▶ _Task requirements_
Once you reach the line containing "pyautogui.press('alt+Tab')", copy it and every line after it exactly, through the end of the data below.

▶ _Data below_
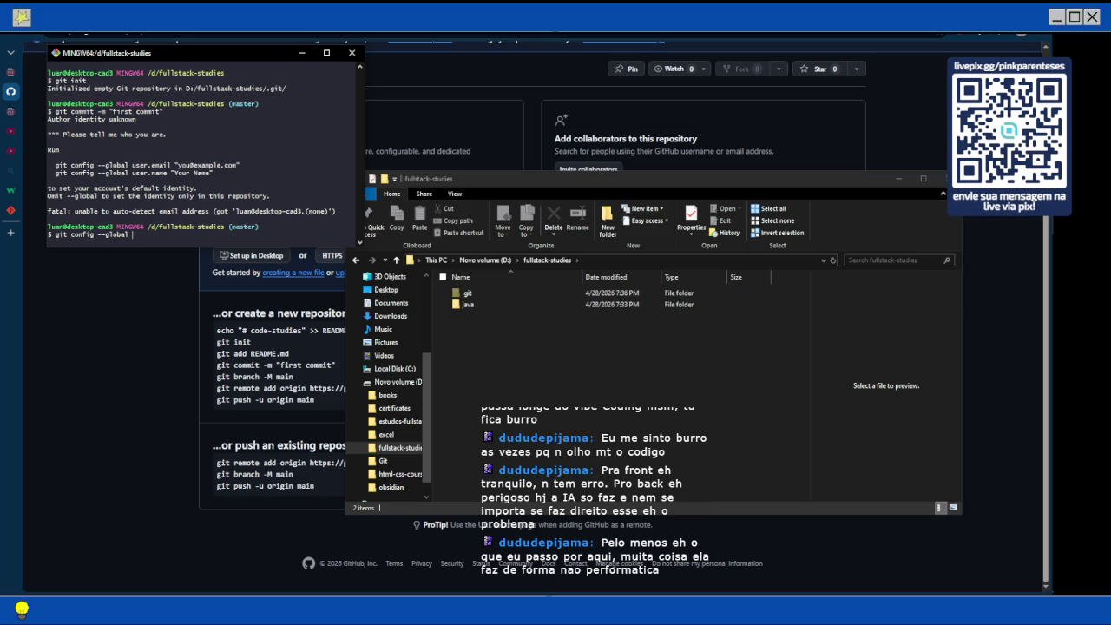
pyautogui.write('user.email')
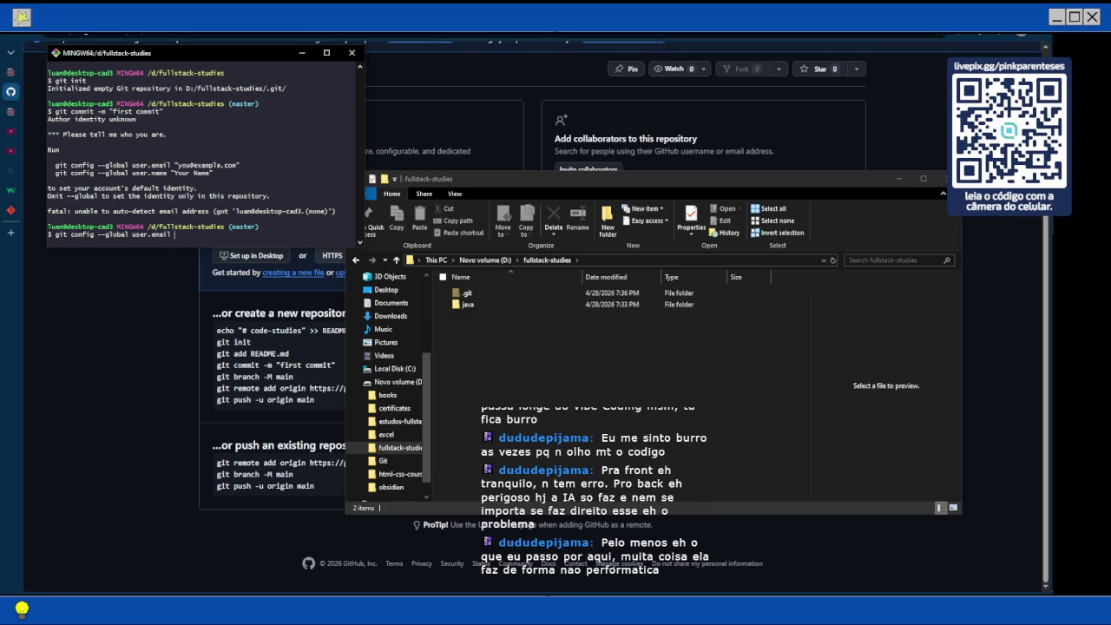
pyautogui.press('alt+Tab')
pyautogui.click(111, 442)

▶ _Written response_
pyautogui.press('alt+Tab')
pyautogui.click(111, 442)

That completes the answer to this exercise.